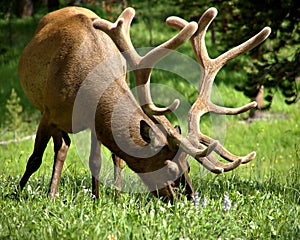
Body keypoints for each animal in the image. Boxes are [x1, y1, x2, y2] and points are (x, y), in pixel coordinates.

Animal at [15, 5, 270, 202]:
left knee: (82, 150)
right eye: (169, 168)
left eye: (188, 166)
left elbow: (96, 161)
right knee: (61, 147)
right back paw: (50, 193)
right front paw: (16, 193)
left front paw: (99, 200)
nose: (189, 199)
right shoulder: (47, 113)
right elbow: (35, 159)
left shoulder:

★ ★ ★

Problem requirements
Answer with one number: how many lines in the listing hold "left".

Exercise answer
5